140 year of Shriners

140 year of Shriners

Thursday, August 28, 2008

Spina bifida doesn’t crimp teen’s lifestlyle

As Posted at: http://westcountyjournal.stltoday.com

By Mary Shapiro August, 2008

David Grassi isn’t fazed by some national recognition he’s getting.

A senior at Marquette High School, David, 17, made a surprise appearance last month at the Shriners’ annual international convention at America’s Center in downtown St. Louis.

David, born with spina bifida, is among local young people featured in the Shriners Hospitals for Children patient success video, called “Defying the Odds,” to be shown across the country.”It felt pretty cool,” said David, who lives in Ballwin. “They were treating me like a celebrity at the convention. It was cool seeing on video what I’ve accomplished in my life.”

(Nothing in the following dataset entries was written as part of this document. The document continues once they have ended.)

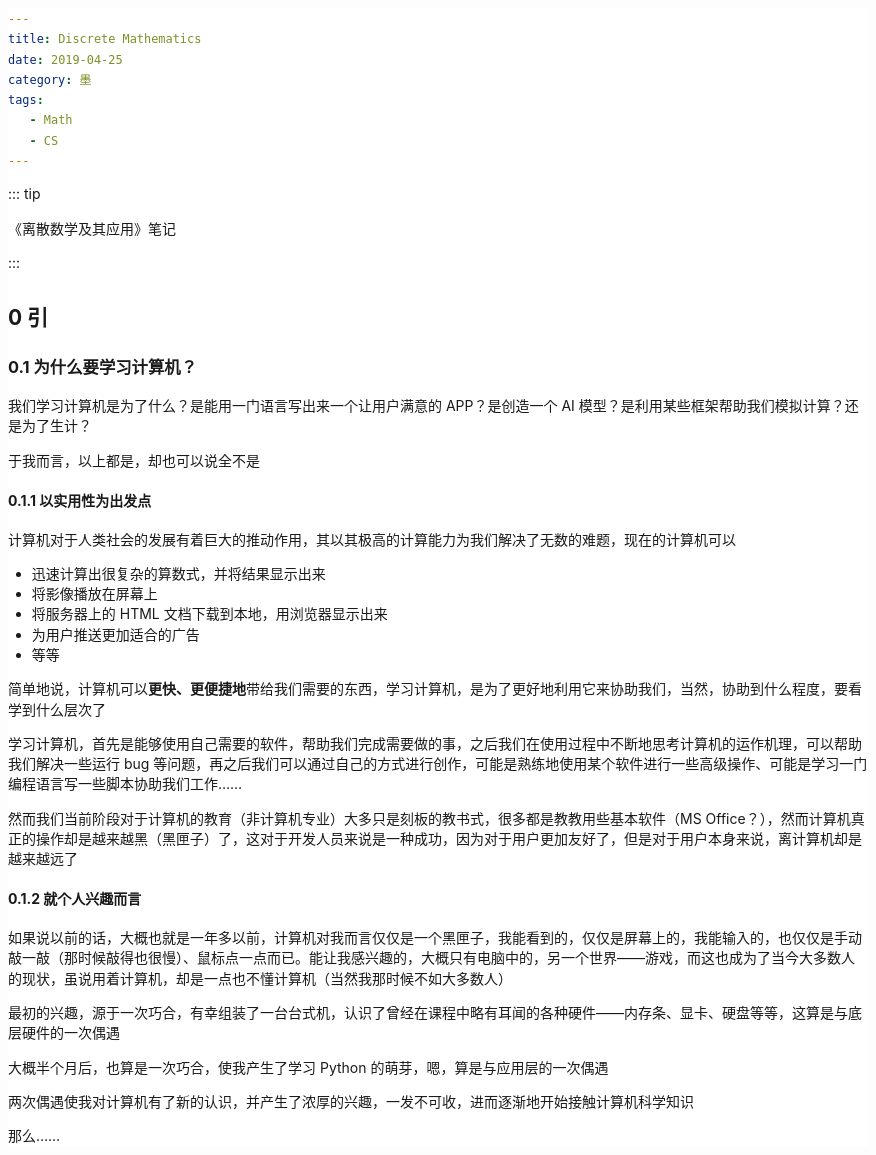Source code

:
 ```yaml
---
title: Discrete Mathematics
date: 2019-04-25
category: 墨
tags:
   - Math
   - CS
---
```


::: tip

《离散数学及其应用》笔记

:::



## 0 引

### 0.1 为什么要学习计算机？

我们学习计算机是为了什么？是能用一门语言写出来一个让用户满意的 APP？是创造一个 AI 模型？是利用某些框架帮助我们模拟计算？还是为了生计？

于我而言，以上都是，却也可以说全不是

#### 0.1.1 以实用性为出发点

计算机对于人类社会的发展有着巨大的推动作用，其以其极高的计算能力为我们解决了无数的难题，现在的计算机可以

-  迅速计算出很复杂的算数式，并将结果显示出来
-  将影像播放在屏幕上
-  将服务器上的 HTML 文档下载到本地，用浏览器显示出来
-  为用户推送更加适合的广告
-  等等

简单地说，计算机可以**更快、更便捷地**带给我们需要的东西，学习计算机，是为了更好地利用它来协助我们，当然，协助到什么程度，要看学到什么层次了

学习计算机，首先是能够使用自己需要的软件，帮助我们完成需要做的事，之后我们在使用过程中不断地思考计算机的运作机理，可以帮助我们解决一些运行 bug 等问题，再之后我们可以通过自己的方式进行创作，可能是熟练地使用某个软件进行一些高级操作、可能是学习一门编程语言写一些脚本协助我们工作……

然而我们当前阶段对于计算机的教育（非计算机专业）大多只是刻板的教书式，很多都是教教用些基本软件（MS Office？），然而计算机真正的操作却是越来越黑（黑匣子）了，这对于开发人员来说是一种成功，因为对于用户更加友好了，但是对于用户本身来说，离计算机却是越来越远了

#### 0.1.2 就个人兴趣而言

如果说以前的话，大概也就是一年多以前，计算机对我而言仅仅是一个黑匣子，我能看到的，仅仅是屏幕上的，我能输入的，也仅仅是手动敲一敲（那时候敲得也很慢）、鼠标点一点而已。能让我感兴趣的，大概只有电脑中的，另一个世界——游戏，而这也成为了当今大多数人的现状，虽说用着计算机，却是一点也不懂计算机（当然我那时候不如大多数人）

最初的兴趣，源于一次巧合，有幸组装了一台台式机，认识了曾经在课程中略有耳闻的各种硬件——内存条、显卡、硬盘等等，这算是与底层硬件的一次偶遇

大概半个月后，也算是一次巧合，使我产生了学习 Python 的萌芽，嗯，算是与应用层的一次偶遇

两次偶遇使我对计算机有了新的认识，并产生了浓厚的兴趣，一发不可收，进而逐渐地开始接触计算机科学知识

那么……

That video program was an opportunity for David and others to thank the Shriners for the expert care they receive at Shriners hospitals.

“I’m thankful to Shriners for helping me better my life,” he said. “Without them, I couldn’t do what I’m doing now. Throughout my life, they’ve been there for me.”

Spina bifida is a birth defect affecting the development of the spinal cord. Throughout his lifetime, David has received extensive physical therapy and occupational therapy at the St. Louis Shriners Hospital in Frontenac.

“David went through first or second grade getting that therapy at Shriners, and he’s also had two surgeries there - for club foot at the age of 3, and for preventive hip operation, to keep his hips from turning in, when he was 11 - during which time he received therapy in the hospital for days at a time,” his mother, Sandy, said.

Other than that, David has gone to the clinic at Shriners Hospital every six months to have X-rays taken for signs of scoliosis, which often happens to young people with spina bifida.

Because the hip surgery was successful, David still is able to walk with crutches and braces today. And not just walk, either. He has made a name for himself as a competitive athlete.

David participates in the local Disabled Athlete Sports Association for sled hockey and wheelchair track, and in the St. Louis Wheelchair Athletic Association for competitive wheelchair basketball. He travels across the United States and the world to compete.

In June, David won a bronze medal in the 1,500-meter wheelchair exhibition at the 2008 U.S. Olympics Team Trials in Eugene, Ore.

“They invited the eight fastest wheelchair junior athletes to compete and do an exhibition in front of 24,000 people,” Sandy said. “And David got paid $250 cash in addition to the medal. And they paid for his hotel and airfare.”

He enjoyed being there “because the competition was pretty steep, and I was able to stretch myself.”

David’s family is just as active as he is.

Sandy spends the last Friday of each month at St. Louis Shriners Hospital’s spina bifida clinic, greeting spina bifida patients and their families. And she’s on the local Spina Bifida Association Board of Directors. Sandy provides brochures about the association and answers questions.

“Because I’m a parent of a child with spina bifida, they know they’re talking to someone going through what they are,” she said.

She also works part time for Floral Products and is a vendor who goes to stores throughout the St. Louis area to straighten and order flowers. David’s father, Matt, works as a manager for Hertz Corp. David’s sister, Mandy, 21, is a senior at St. Louis University.

David also has served as a counselor for St. Louis Variety, an organization that buys medical equipment for children with disabilities.

In the past, he volunteered as a junior counselor at St. Louis Variety’s summer camp. Last year, he turned 16 and was paid for being a senior counselor.

After graduation from Marquette, David hopes to attend the University of Illinois at Champaign-Urbana, a school that has wheelchair track and basketball teams.

“I’m thinking I’d like to go into the field of psychology,” he said. “For now, I just try to be involved in as much as I can.”